Given information >>
-- Opening Marker --
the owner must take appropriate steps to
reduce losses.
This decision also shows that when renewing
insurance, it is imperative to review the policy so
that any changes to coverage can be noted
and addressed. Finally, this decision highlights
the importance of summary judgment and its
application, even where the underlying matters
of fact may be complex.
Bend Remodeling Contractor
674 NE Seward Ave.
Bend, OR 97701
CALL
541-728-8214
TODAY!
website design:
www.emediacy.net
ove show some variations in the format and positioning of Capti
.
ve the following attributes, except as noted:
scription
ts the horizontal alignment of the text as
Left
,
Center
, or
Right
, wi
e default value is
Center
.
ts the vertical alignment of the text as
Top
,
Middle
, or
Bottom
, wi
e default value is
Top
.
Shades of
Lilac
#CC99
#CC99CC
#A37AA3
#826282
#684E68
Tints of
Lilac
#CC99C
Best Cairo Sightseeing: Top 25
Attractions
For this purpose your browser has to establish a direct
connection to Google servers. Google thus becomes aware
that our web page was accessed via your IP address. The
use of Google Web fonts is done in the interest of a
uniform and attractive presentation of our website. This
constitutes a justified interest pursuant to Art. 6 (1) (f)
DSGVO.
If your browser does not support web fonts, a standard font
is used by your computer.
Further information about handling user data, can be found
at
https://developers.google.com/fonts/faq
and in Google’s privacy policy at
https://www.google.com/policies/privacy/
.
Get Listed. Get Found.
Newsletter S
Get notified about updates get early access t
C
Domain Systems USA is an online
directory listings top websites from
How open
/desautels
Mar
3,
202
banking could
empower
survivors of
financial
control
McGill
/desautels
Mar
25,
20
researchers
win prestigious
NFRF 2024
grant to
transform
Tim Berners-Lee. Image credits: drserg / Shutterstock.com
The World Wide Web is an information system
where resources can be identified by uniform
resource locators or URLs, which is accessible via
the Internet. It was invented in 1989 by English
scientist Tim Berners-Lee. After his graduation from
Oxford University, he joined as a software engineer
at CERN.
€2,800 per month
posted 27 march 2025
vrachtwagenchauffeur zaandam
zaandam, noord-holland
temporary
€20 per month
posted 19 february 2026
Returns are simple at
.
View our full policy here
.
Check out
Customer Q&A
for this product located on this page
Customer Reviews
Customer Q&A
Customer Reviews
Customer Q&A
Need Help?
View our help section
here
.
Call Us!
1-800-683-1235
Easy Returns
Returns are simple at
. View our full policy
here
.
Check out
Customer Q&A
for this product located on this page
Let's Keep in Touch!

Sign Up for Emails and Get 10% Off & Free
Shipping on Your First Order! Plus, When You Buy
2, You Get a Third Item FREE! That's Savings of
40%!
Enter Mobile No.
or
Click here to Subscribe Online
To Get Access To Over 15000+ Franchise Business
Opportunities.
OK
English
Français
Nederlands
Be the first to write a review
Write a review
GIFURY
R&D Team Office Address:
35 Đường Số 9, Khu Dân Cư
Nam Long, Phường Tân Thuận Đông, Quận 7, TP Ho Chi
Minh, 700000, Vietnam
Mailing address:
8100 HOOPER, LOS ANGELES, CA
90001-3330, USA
-- Closing Marker --
Action item >> Look through the entries and return every line where "Berners" appears.

Answer to this problem >>
Tim Berners-Lee. Image credits: drserg / Shutterstock.com
scientist Tim Berners-Lee. After his graduation from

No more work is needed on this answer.